In recognition of their inherent disadvantage, fathers have begun offering up the family home as a bargaining chip on the event the mother is ordered to return the children and she elects to accompany them. Doing so eliminates several potentially compelling circumstances and hands a solution to the court. In most cases, ordering the children back to the family home has the potential to accomplish some or all of the following:
- It allows the children to stay in or return to a familiar environment and all of their belongings;
- It cuts back on expenses and increases the cash flow available to the family unit;
- It allows the children the maximum amount of time available with both parents;
- It allows the children to return to or continue in school and to get caught up on what they have missed;
- It prevents an interruption or allows the children to reconnect with their friends and extended family members;
- It allows the children to continue their extracurricular activities;
- It allows legal proceedings to continue through the usual channels so that the best interests of the children can be thoroughly explored and determined;
- It prevents the relocating parent from gaining a tactical advantage that often leads to an unintentionally final determination of the matter.
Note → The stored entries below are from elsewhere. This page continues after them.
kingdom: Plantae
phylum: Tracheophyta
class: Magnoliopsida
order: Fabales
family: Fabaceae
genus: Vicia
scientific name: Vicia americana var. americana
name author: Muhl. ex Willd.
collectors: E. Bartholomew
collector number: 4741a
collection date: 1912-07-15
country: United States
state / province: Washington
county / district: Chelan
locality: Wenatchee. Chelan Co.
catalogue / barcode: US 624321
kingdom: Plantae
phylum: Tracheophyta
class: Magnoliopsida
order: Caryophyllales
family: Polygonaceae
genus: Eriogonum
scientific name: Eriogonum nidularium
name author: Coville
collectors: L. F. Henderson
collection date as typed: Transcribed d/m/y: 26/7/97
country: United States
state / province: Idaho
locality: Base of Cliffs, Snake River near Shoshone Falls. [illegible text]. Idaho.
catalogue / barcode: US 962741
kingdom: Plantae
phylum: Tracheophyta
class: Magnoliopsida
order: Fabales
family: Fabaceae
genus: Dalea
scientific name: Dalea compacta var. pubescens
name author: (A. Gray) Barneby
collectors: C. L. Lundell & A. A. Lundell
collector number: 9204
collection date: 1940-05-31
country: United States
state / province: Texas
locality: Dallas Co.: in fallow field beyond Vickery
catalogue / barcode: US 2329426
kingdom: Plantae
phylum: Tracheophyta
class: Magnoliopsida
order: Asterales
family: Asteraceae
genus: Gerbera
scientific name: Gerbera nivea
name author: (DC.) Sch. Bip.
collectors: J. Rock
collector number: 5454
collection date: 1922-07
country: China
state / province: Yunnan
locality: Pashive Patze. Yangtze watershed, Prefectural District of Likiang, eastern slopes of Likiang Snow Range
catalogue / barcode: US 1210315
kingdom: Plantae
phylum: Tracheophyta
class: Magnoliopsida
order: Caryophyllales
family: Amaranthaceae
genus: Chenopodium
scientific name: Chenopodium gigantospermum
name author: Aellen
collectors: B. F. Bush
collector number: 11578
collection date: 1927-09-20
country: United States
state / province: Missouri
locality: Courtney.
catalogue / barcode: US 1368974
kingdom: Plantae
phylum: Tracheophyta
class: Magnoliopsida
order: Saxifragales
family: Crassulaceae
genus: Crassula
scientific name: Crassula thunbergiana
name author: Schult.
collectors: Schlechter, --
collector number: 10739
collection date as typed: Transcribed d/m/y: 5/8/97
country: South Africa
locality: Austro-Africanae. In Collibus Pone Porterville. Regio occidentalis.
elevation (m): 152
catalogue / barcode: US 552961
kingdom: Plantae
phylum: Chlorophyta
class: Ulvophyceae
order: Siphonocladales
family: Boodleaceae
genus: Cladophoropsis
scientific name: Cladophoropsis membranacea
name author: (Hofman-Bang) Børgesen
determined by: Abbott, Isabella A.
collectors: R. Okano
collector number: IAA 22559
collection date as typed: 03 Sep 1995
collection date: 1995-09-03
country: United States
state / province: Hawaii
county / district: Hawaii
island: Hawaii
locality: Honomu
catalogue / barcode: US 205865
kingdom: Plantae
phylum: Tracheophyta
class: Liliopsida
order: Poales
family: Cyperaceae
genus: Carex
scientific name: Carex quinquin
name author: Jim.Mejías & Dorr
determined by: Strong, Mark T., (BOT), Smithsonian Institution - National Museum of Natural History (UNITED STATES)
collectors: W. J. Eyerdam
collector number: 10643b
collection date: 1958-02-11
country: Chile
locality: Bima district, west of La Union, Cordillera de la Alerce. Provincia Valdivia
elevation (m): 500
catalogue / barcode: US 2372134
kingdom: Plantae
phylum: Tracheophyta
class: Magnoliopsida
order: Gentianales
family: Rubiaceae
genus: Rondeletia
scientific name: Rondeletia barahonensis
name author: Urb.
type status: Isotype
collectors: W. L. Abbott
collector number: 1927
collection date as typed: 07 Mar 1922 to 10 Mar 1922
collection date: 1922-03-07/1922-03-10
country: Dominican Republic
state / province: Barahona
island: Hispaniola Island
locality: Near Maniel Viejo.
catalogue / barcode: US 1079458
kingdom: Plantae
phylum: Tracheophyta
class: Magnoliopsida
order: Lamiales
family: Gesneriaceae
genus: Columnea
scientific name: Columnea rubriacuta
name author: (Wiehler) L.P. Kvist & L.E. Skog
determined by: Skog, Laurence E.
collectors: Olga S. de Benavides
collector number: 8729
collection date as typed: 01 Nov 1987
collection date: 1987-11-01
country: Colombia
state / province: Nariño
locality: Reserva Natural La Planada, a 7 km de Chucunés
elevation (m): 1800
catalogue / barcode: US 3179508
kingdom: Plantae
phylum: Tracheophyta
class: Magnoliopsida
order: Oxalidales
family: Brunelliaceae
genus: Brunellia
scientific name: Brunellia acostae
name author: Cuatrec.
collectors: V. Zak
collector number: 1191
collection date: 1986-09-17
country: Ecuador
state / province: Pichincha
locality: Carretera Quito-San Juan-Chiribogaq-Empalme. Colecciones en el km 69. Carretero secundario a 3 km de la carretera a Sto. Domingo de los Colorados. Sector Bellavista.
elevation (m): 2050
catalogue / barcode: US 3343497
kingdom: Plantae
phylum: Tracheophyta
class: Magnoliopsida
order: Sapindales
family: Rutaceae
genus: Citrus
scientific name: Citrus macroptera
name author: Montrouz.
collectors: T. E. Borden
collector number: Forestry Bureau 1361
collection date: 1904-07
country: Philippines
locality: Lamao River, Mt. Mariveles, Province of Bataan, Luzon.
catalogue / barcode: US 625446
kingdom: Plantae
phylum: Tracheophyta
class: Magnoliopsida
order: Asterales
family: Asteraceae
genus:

An offer of the family home is often accompanied by a commitment to financial support and a concession of the primary caregiver designation, which is often the most desirable result. The solution provides the mother with some autonomy and her own space, it maintains the children’s connection to what is familiar and it preserves the children’s bond with their father.
In both cases A and B, the father offered up this tactical solution. In Case A the Court ordered the mother to return. In Case B, however, the Court ordered that the children would be primarily resident with their mother in the new location. The only significant difference between the two cases that we can identify is a strategic manoeuvre that occurred in Case B: just before Noon on the day before Chambers, the mother filed a succinct affidavit that was not a reply and not required, but which was ultimately admitted into evidence, wherein she deposed she would not return to the family home even if the children were ordered to do so. Her Brief of Law alluded to the existence of some academic discourse about the “catch 22” facing custodial parents wishing to move. The argument was that if the mother agrees to return to the family home, the battle is lost, but if she refuses to return to the family home, she is characterized as acting contrary to the children’s interests. She is caught in a no-win situation.
Apparently, possessing the knowledge that the mother will not under any circumstances return to the children’s habitual residence forces the Court back to its analysis of the children’s best interest. It seems clear that in such a case the Court will make an order that preserves control for the parent who has been in charge of the children’s daily lives. What emerges is that despite previous attempts to limit the number of children moving on an interim basis and to insist that a designation of primary or psychological parent is not determinative, that designation is very likely to trump all else when the Court is presented with such an ultimatum. Notwithstanding the rule in Ofukany, which is clear on its face, the rule may be honoured as much in its breach as in its observance.